Позднее в кабачках следующим образом обсуждалось событие. Этот французский Вольтер, он грохнулся в обморок, когда заиграла музыка. Все уж думали, преставился, но тут два молодца из его свиты скакнули на помост. Один хвать его за ноги, а второй стал общупывать грудь, будто искал там какую-то жизненную жилу, и, что бы вы думали, — нашел! Старикашка после нажатия на жилу весь намок, даже изо рта что-то вылилось, пузырящееся, как пиво, однако ожил. Его посадили в кресло, и он помахал толпе превосходным кружевным платком. Я сам не видел, но брат мой сказывал, что будто бы заметил, как какие-то чертики проплясали вокруг оного Вольтера жигу. Вот что я сам видел, так это королевского пса Мальгрема. Готов поклясться, он лизнул гостя — не знаю, уж чем тот так знаменит, — в лицо.
***
«Клоди, ты никогда не обращала внимания, что после отъезда русских над островом перестали появляться те странные, чрезмерно крупные голуби, которые так нас всех забавляли?» — спросила одна из сестер-курфюрстиночек.
Вторая почему-то надулась и даже дернула плечиком.
«В чем дело, мадемуазель, позвольте узнать?» — не без вызова вопросила первая.
Сестры сидели в их излюбенных позах, свесив босые ноги со стены замка над бухтой, в которой еще недавно так красочно геройствовали их шевалье.
«Ты прекрасно знаешь, в чем дело, — ответствовала вторая. — Когда тебе надоедает быть Клоди и хочется стать Фио, ты называешь меня Клоди, чтобы я называла тебя Фио, и думаешь, что тебе так сойдет. А между тем ты — это Клаудия, а я — это Фиокла по одной простой причине, что именно так мы были наречены».
Первая весело рассмеялась: «А ты уверена, что в младенчестве нас не перепутали нянюшки?»
Вторая подбоченилась: «Ах так? Вот я сама тебя буду называть то Клоди, то Фио, и пусть у нас и сейчас все перепутается!»
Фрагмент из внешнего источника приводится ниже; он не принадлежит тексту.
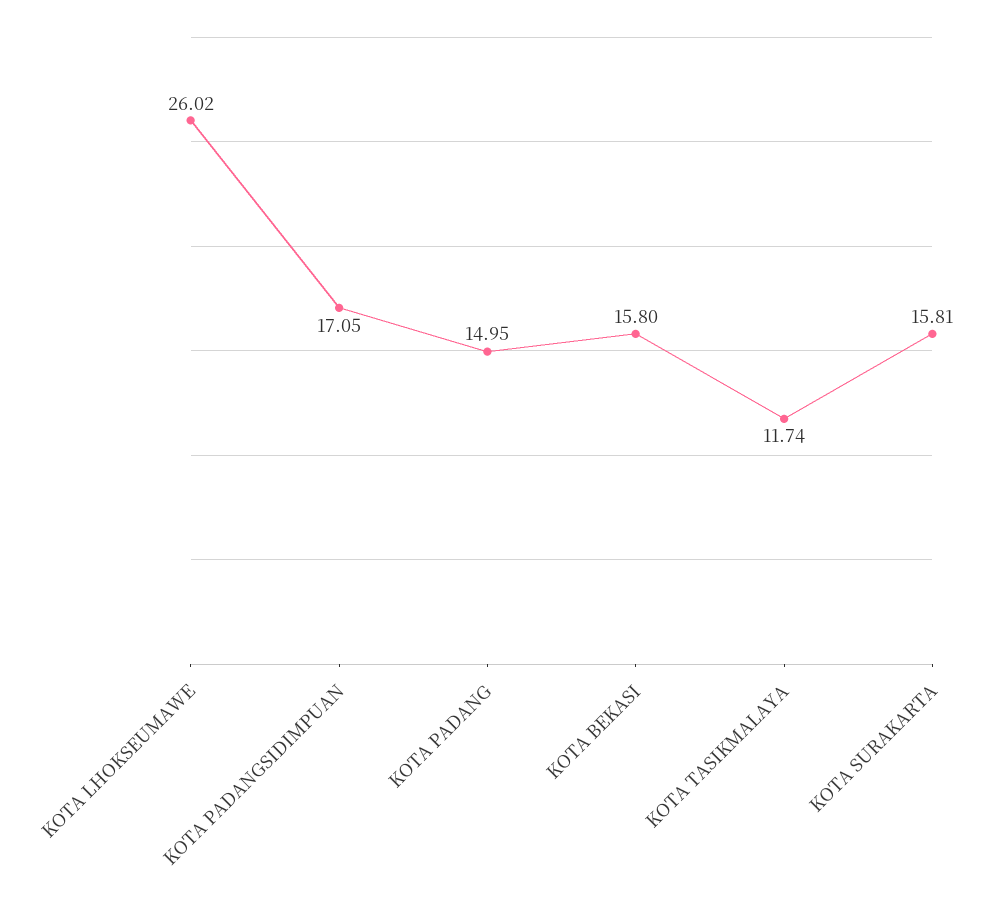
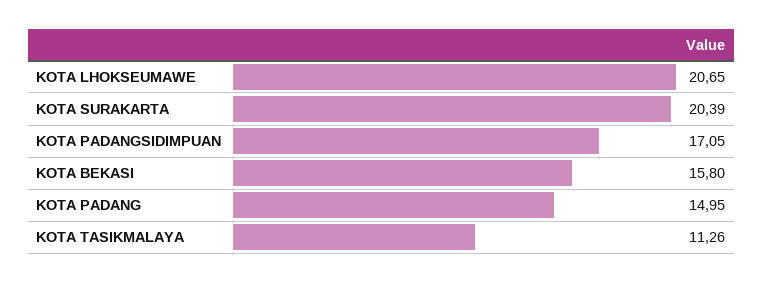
  {
-   "KOTA LHOKSEUMAWE": 26.02,
+   "KOTA LHOKSEUMAWE": 20.65,
    "KOTA PADANGSIDIMPUAN": 17.05,
    "KOTA PADANG": 14.95,
    "KOTA BEKASI": 15.8,
-   "KOTA TASIKMALAYA": 11.74,
+   "KOTA TASIKMALAYA": 11.26,
-   "KOTA SURAKARTA": 15.81
+   "KOTA SURAKARTA": 20.39
  }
Благороднейшие мадемуазели принялись тут друг друга с притворством дубасить, что завершилось, разумеется, поцелуями. Близняшки так беззаветно любили друг друга, что и сами, как было уже отмечено, иной раз сомневались, кто из них Клаудия, а кто Фиокла.
«А все— таки имеется между нами одна весьма существенная разница», -сказала вторая.
«Я знаю, что вы имеете в виду, Ваше Высочество, — сказала первая. — Вы правы, Мишель — это мой шевалье, а ваш — Николя».
«Ежели бы только они умели нас различать, — вздохнула вторая. — Что за странная между нами, Ваше Высочество, разыгрывается кумедия в итальянском стиле».
И, вспомнив уношей, сестры перешли с восточной стены бастиона на западную и стали смотреть в сторону Копенгагена и чуть левее к югу, в сторону Парижа. Когда уж они вернутся из своей экспедиции, да и вернутся ли, как обещали?
***
Задержка всего семейства на острове Оттец имела серьезное политическое — а то даже и историческое, как говаривал монарх, — значение. Надобно, чтобы слух прошел по Германии и Скандинавии, что цвейг-анштальтский-с-бреговиной двор сделал сей живописный клочок Европы своей резиденцией. После проведения здесь Остзейского кумпанейства всему миру стало ясно — в том числе и заносчивой Дании, — что за Магнусом Пятым стоит не кто иной, как российская Императрица со всем своим флотом и казначейством. Ну, Дания как-нибудь и без Оттеца перебьется, а вот кому надо утереть нос, так это тетушке, герцогине Амалии, с ея сентиментальными воспоминаниями. Не исключено даже, что почтенная дама придет в конце концов к мысли о слиянии ее пфальца с величественной державой Цвейга, Анштальта и Бреговины, а там, глядишь, и вольный бург Гданьск протянет руку Свиному Мунду, дабы выйти из зоны вечного за себя польско-прусского соперничества.